A video has been viewed millions of times in multiple posts on Facebook, Twitter and YouTube alongside a claim that it shows non-Muslim Chinese people performing a Friday prayer after the outbreak of the novel coronavirus in December 2019. The claim is false; the video actually shows an Eid prayer in Yiwu, a Chinese city that attracts many Muslim traders from overseas, in June 2019, several months before the novel coronavirus outbreak.
This video posted on Facebook on February 8, 2020. It has been viewed more than 250,000 times and shared more than 5,600 times.The four-minute 32-second video shows people performing an Islamic prayer in front of a mosque.
Below is a screenshot of the misleading post:
Screenshot of the misleading post
The video's Indonesian-language title translates to English as: "VIRAL!!! Non-Muslim Chinese citizens joined a Friday prayer so not to be infected by coronavirus."
The video's caption translates to English as: "Afraid of being infected by coronavirus, they joined the Islamic prayer though they did not know how to do it. May this become a medium for the coming of a guidance, oh God".
The outbreak of the novel coronavirus, officially called COVID-19, has killed almost 1,800 people and infected more than 70,000 people across China since it first emerged in the Chinese city of Wuhan in late 2019, AFP reported here on February 17, 2020.
The claim is false; the video actually shows an Eid prayer in the Chinese eastern city of Yiwu, which attracts Muslim traders from overseas, in June 2019, before the novel coronavirus outbreak.
A reverse image search using a keyframe from the video in the misleading posts and a subsequent keyword search on Google found a longer version of the clip in this Facebook live video dated June 5, 2019.
The 36-minute and seven-second video was posted on a Facebook account belonging to Facebook user Mak Mohamed.
Below is a screenshot of the Facebook video:
Screenshot of the genuine Facebook video
The post's caption reads: "Eid prayer in China, Yiwu, Zhejiang province".
"Eid" in the caption refers to Eid al-Fitr, a major Islamic festival that marks the end of the Ramadan, the fasting month, and is celebrated with a communal prayer on the first day.
Chinese-state run Xinhua News Agency reported here that Muslims across China celebrated Eid al-Fitr on June 5, 2019, the same day Mohamed posted the video on Facebook.
- - - - -
Actions to take:
a. In the fact-check on the Yiwu prayer video, list every social media platform where the text says the video was shared with the false claim.
b. Pick up the fact-check on the Yiwu prayer video after its last sentence and continue it.

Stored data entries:
- - - - -
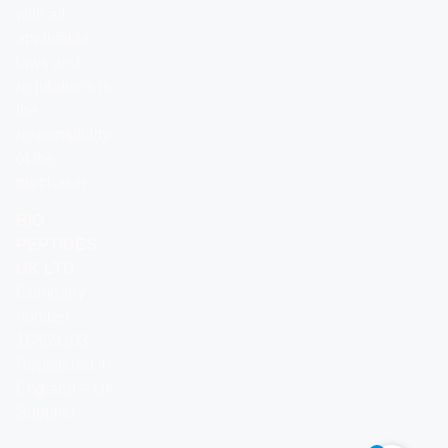
with all
applicable
laws and
regulations is
the
responsibility
of the
purchaser.
BIO
PEPTIDES
UK LTD
Company
number:
16859103
Registered in
England – UK
Supplier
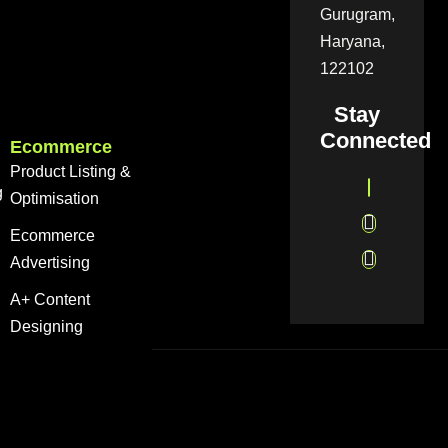
Gurugram,
Haryana,
122102
Stay
Connected
Ecommerce
Product Listing &
g
Optimisation
Ecommerce
Advertising
A+ Content
Designing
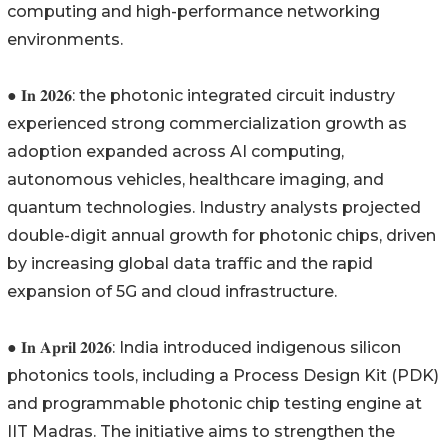
computing and high-performance networking
environments.
● 𝐈𝐧 𝟐𝟎𝟐𝟔: the photonic integrated circuit industry
experienced strong commercialization growth as
adoption expanded across AI computing,
autonomous vehicles, healthcare imaging, and
quantum technologies. Industry analysts projected
double-digit annual growth for photonic chips, driven
by increasing global data traffic and the rapid
expansion of 5G and cloud infrastructure.
● 𝐈𝐧 𝐀𝐩𝐫𝐢𝐥 𝟐𝟎𝟐𝟔: India introduced indigenous silicon
photonics tools, including a Process Design Kit (PDK)
and programmable photonic chip testing engine at
IIT Madras. The initiative aims to strengthen the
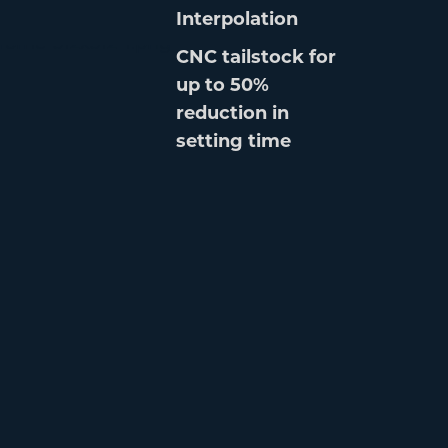
Interpolation
CNC tailstock for
up to 50%
reduction in
setting time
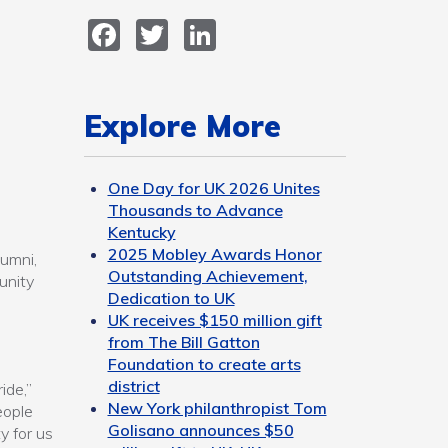
Facebook
Twitter
LinkedIn
Explore More
One Day for UK 2026 Unites
Thousands to Advance
Kentucky
2025 Mobley Awards Honor
lumni,
Outstanding Achievement,
unity
Dedication to UK
UK receives $150 million gift
from The Bill Gatton
Foundation to create arts
district
ide,”
New York philanthropist Tom
eople
Golisano announces $50
y for us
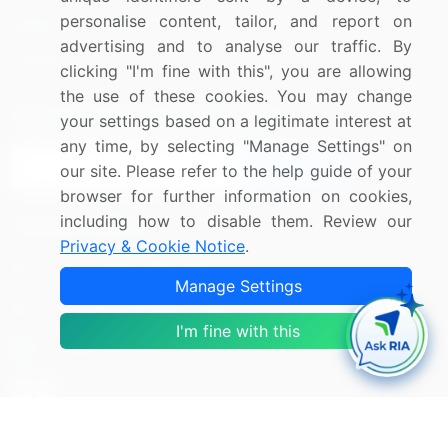
personalise content, tailor, and report on
Media Coverage
Careers
advertising and to analyse our traffic. By
Research
Contact Us
clicking "I'm fine with this", you are allowing
the use of these cookies. You may change
Sign up for offers & promotions
your settings based on a legitimate interest at
any time, by selecting "Manage Settings" on
Sign Up
our site. Please refer to the help guide of your
browser for further information on cookies,
including how to disable them. Review our
Connect with us
Privacy & Cookie Notice
.
US: (+1) 844-364-1100
Manage Settings
UK: (+44) 203-893-3200
I'm fine with this
Contact Us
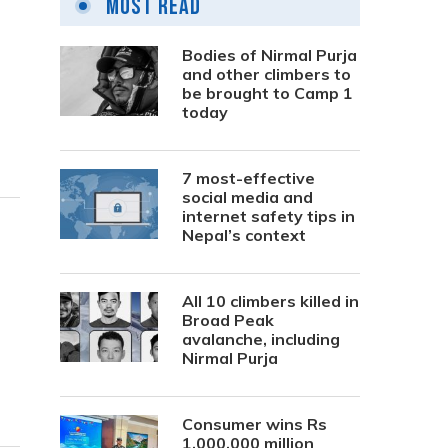
Most Read
Bodies of Nirmal Purja
and other climbers to
be brought to Camp 1
today
7 most-effective
social media and
internet safety tips in
Nepal’s context
All 10 climbers killed in
Broad Peak
avalanche, including
Nirmal Purja
Consumer wins Rs
1,000,000 million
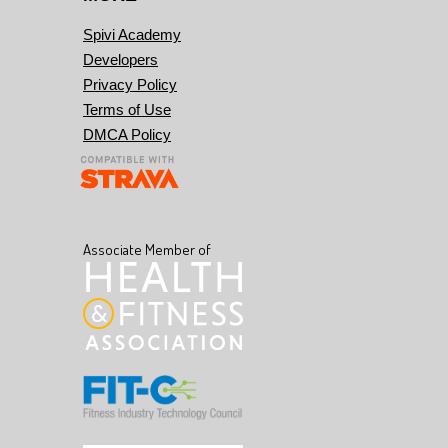
Spivi Academy
Developers
Privacy Policy
Terms of Use
DMCA Policy
Associate Member of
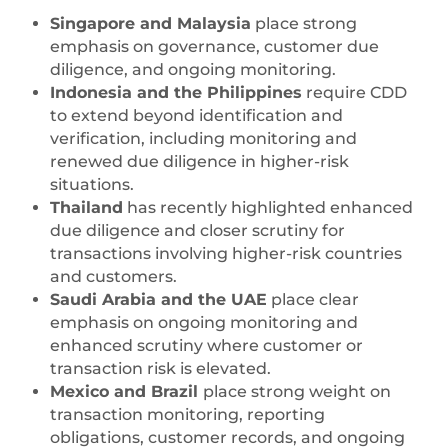
Singapore and Malaysia
place strong
emphasis on governance, customer due
diligence, and ongoing monitoring.
Indonesia and the Philippines
require CDD
to extend beyond identification and
verification, including monitoring and
renewed due diligence in higher-risk
situations.
Thailand
has recently highlighted enhanced
due diligence and closer scrutiny for
transactions involving higher-risk countries
and customers.
Saudi Arabia and the UAE
place clear
emphasis on ongoing monitoring and
enhanced scrutiny where customer or
transaction risk is elevated.
Mexico and Brazil
place strong weight on
transaction monitoring, reporting
obligations, customer records, and ongoing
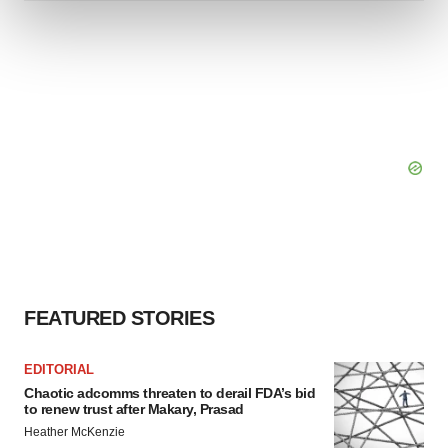
and set your preferences in the
details section
.
We use cookies to enhance your experience, analyze
site traffic, and serve tailored ads. By clicking "OK", you
agree to our use of cookies. You can later change your
consent or withdraw it. For more info, see our
Privacy
Policy
.
FEATURED STORIES
EDITORIAL
Chaotic adcomms threaten to derail FDA’s bid
to renew trust after Makary, Prasad
Heather McKenzie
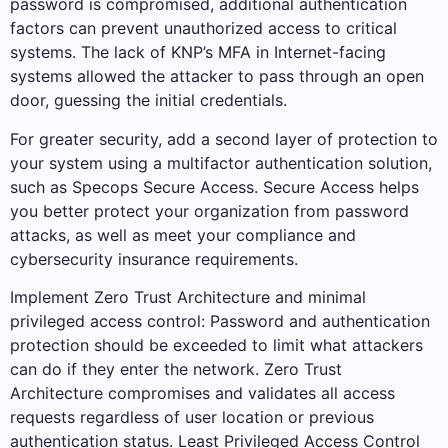
password is compromised, additional authentication
factors can prevent unauthorized access to critical
systems. The lack of KNP’s MFA in Internet-facing
systems allowed the attacker to pass through an open
door, guessing the initial credentials.
For greater security, add a second layer of protection to
your system using a multifactor authentication solution,
such as Specops Secure Access. Secure Access helps
you better protect your organization from password
attacks, as well as meet your compliance and
cybersecurity insurance requirements.
Implement Zero Trust Architecture and minimal
privileged access control: Password and authentication
protection should be exceeded to limit what attackers
can do if they enter the network. Zero Trust
Architecture compromises and validates all access
requests regardless of user location or previous
authentication status. Least Privileged Access Control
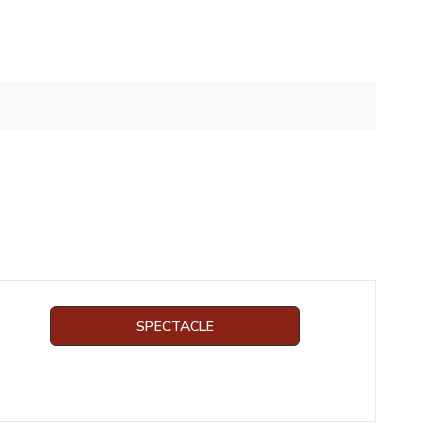
SPECTACLE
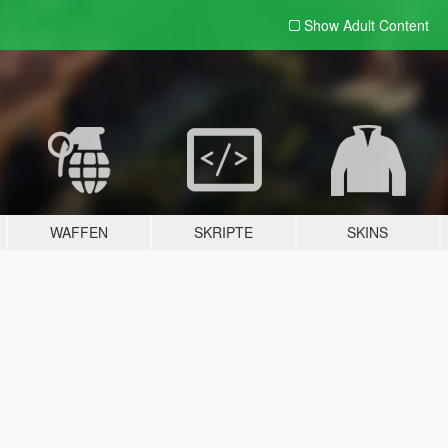
Show Adult
Content
WAFFEN
SKRIPTE
SKINS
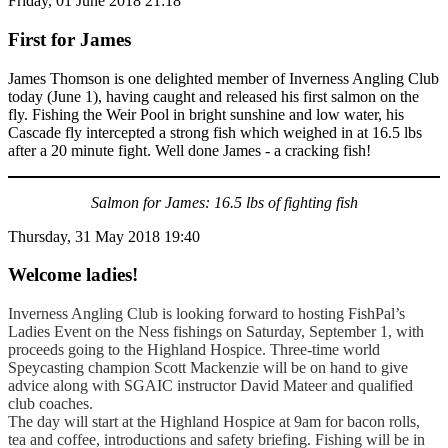
Friday, 01 June 2018 21:18
First for James
James Thomson is one delighted member of Inverness Angling Club
today (June 1), having caught and released his first salmon on the
fly. Fishing the Weir Pool in bright sunshine and low water, his
Cascade fly intercepted a strong fish which weighed in at 16.5 lbs
after a 20 minute fight. Well done James - a cracking fish!
Salmon for James: 16.5 lbs of fighting fish
Thursday, 31 May 2018 19:40
Welcome ladies!
Inverness Angling Club is looking forward to hosting FishPal’s
Ladies Event on the Ness fishings on Saturday, September 1, with
proceeds going to the Highland Hospice. Three-time world
Speycasting champion Scott Mackenzie will be on hand to give
advice along with SGAIC instructor David Mateer and qualified
club coaches.
The day will start at the Highland Hospice at 9am for bacon rolls,
tea and coffee, introductions and safety briefing. Fishing will be in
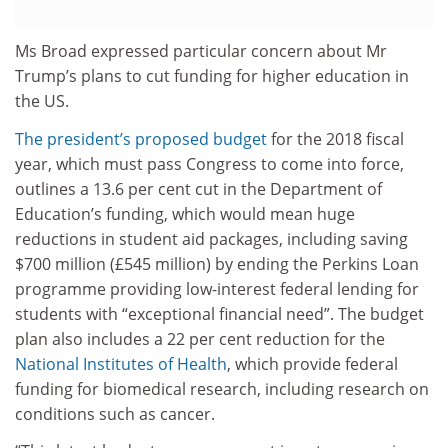
Ms Broad expressed particular concern about Mr
Trump’s plans to cut funding for higher education in
the US.
The president’s proposed budget
for the 2018 fiscal
year, which must pass Congress to come into force,
outlines a 13.6 per cent cut in the Department of
Education’s funding, which would mean huge
reductions in student aid packages, including saving
$700 million (£545 million) by ending the Perkins Loan
programme providing low-interest federal lending for
students with “exceptional financial need”. The budget
plan also includes a 22 per cent reduction for the
National Institutes of Health
, which provide federal
funding for biomedical research, including research on
conditions such as cancer.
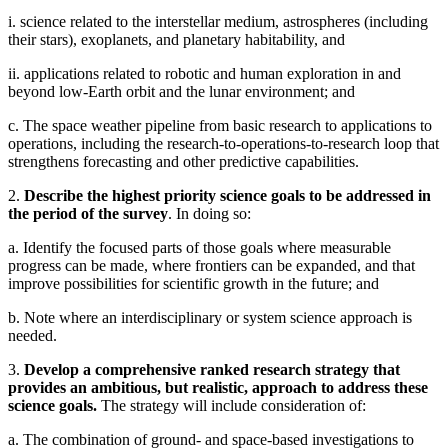
i. science related to the interstellar medium, astrospheres (including
their stars), exoplanets, and planetary habitability, and
ii. applications related to robotic and human exploration in and
beyond low-Earth orbit and the lunar environment; and
c. The space weather pipeline from basic research to applications to
operations, including the research-to-operations-to-research loop that
strengthens forecasting and other predictive capabilities.
2.
Describe the highest priority science goals to be addressed in
the period of the survey
. In doing so:
a. Identify the focused parts of those goals where measurable
progress can be made, where frontiers can be expanded, and that
improve possibilities for scientific growth in the future; and
b. Note where an interdisciplinary or system science approach is
needed.
3.
Develop a comprehensive ranked research strategy that
provides an ambitious, but realistic, approach to address these
science goals.
The strategy will include consideration of:
a. The combination of ground- and space-based investigations to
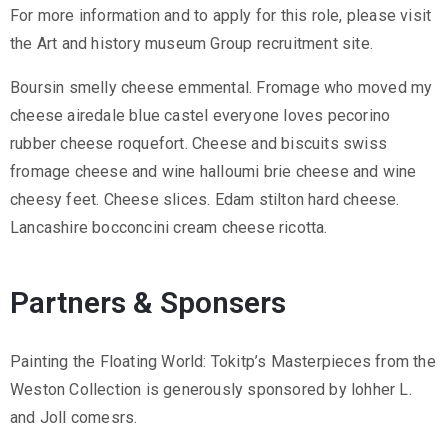
.
For more information and to apply for this role, please visit
r
the Art and history museum Group recruitment site.
u
Boursin smelly cheese emmental. Fromage who moved my
@
cheese airedale blue castel everyone loves pecorino
g
rubber cheese roquefort. Cheese and biscuits swiss
m
fromage cheese and wine halloumi brie cheese and wine
a
cheesy feet. Cheese slices. Edam stilton hard cheese.
i
Lancashire bocconcini cream cheese ricotta.
l
.
c
Partners & Sponsers
o
m
Painting the Floating World: Tokitp’s Masterpieces from the
Weston Collection is generously sponsored by lohher L.
and Joll comesrs.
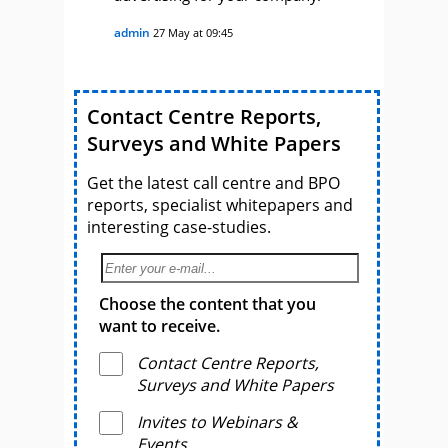
admin
27 May at 09:45
Contact Centre Reports,
Surveys and White Papers
Get the latest call centre and BPO
reports, specialist whitepapers and
interesting case-studies.
Choose the content that you
want to receive.
Contact Centre Reports,
Surveys and White Papers
Invites to Webinars &
Events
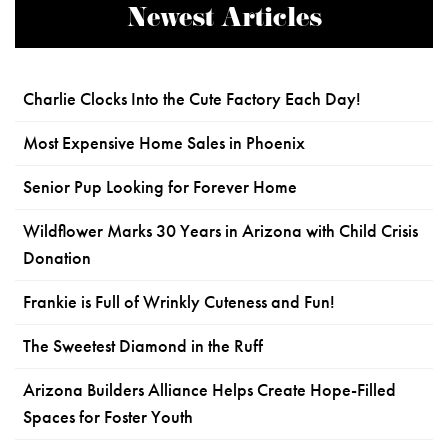
Newest Articles
Charlie Clocks Into the Cute Factory Each Day!
Most Expensive Home Sales in Phoenix
Senior Pup Looking for Forever Home
Wildflower Marks 30 Years in Arizona with Child Crisis
Donation
Frankie is Full of Wrinkly Cuteness and Fun!
The Sweetest Diamond in the Ruff
Arizona Builders Alliance Helps Create Hope-Filled
Spaces for Foster Youth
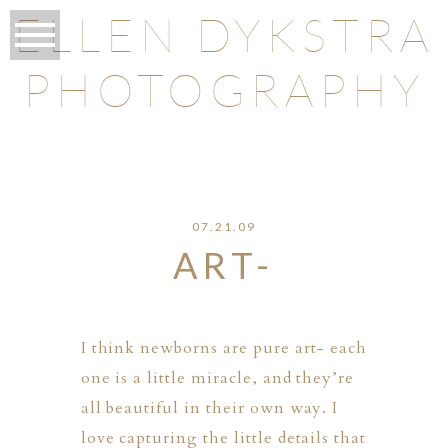
ELLEN DYKSTRA
PHOTOGRAPHY
O
07.21.09
ART-
I think newborns are pure art- each
one is a little miracle, and they’re
all beautiful in their own way. I
love capturing the little details that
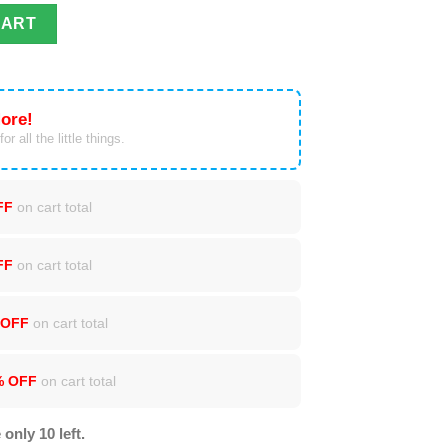
er Print Sweatshirt quantity
CART
ore!
or all the little things.
FF
on cart total
FF
on cart total
 OFF
on cart total
% OFF
on cart total
 only 10 left.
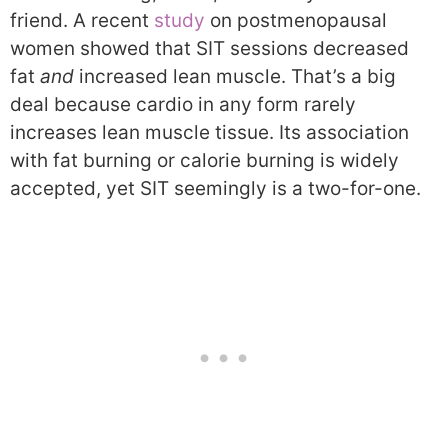
friend. A recent
study
on postmenopausal
women showed that SIT sessions decreased
fat
and
increased lean muscle. That’s a big
deal because cardio in any form rarely
increases lean muscle tissue. Its association
with fat burning or calorie burning is widely
accepted, yet SIT seemingly is a two-for-one.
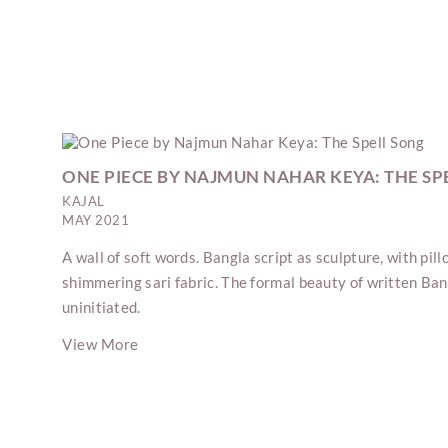
ONE PIECE BY NAJMUN NAHAR KEYA: THE SP
KAJAL
MAY 2021
A wall of soft words. Bangla script as sculpture, with pil
shimmering sari fabric. The formal beauty of written Ban
uninitiated.
View More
- - - - -
Answers for this exercise:
a. Facebook, Twitter, YouTube

b.
A man can be heard speaking Malayalam language to the camera at the beginning of the Facebook live footage. His comments translate to English as: "I'm at the Eid prayer at this mosque in China's Yiwu. I'm doing this live because I keep hearing people raising doubts on religious freedom – whether Muslims, Christians and Hindus are allowed to practice their religious beliefs in China. Here, roads are blocked, policemen are around and people are allowed to offer prayers even on the road. Don't even see such a sight in Muslim countries. I'm not going to explain a lot but this is to correct the misunderstanding that many people have (about China)."
The Chinese government has been accused of detaining the Uighurs and other Muslim minorities in hundreds of detention camps in Xinjiang, in China's far west, and pressuring them to give up tenets of their faiths such as praying, as reported by AFP here and here.
The footage in the misleading post starts at the 2:27 mark in the Facebook live video.
Below is a screenshot comparison between video in the misleading post (L) and the original video (R):
Comparison between the footage in the misleading post (L) and the original video (R)
The street view of the Yiwu Mosque can be seen here on Baidu Maps, and corresponds the scenes seen in the video.
Below is a comparison between the mosque from the misleading video (L) and the Yiwu Mosque on Baidu Maps (R). AFP has circled some prominent features in red.
Comparison between the mosque in the misleading video (L) and the Yiwu Mosque on Baidu Maps (R)
Updated On: 2020-02-20T16:59:19+05:30
Claim Review : Non-Muslims offer Friday prayers in wake of Coronavirus outbreak in China.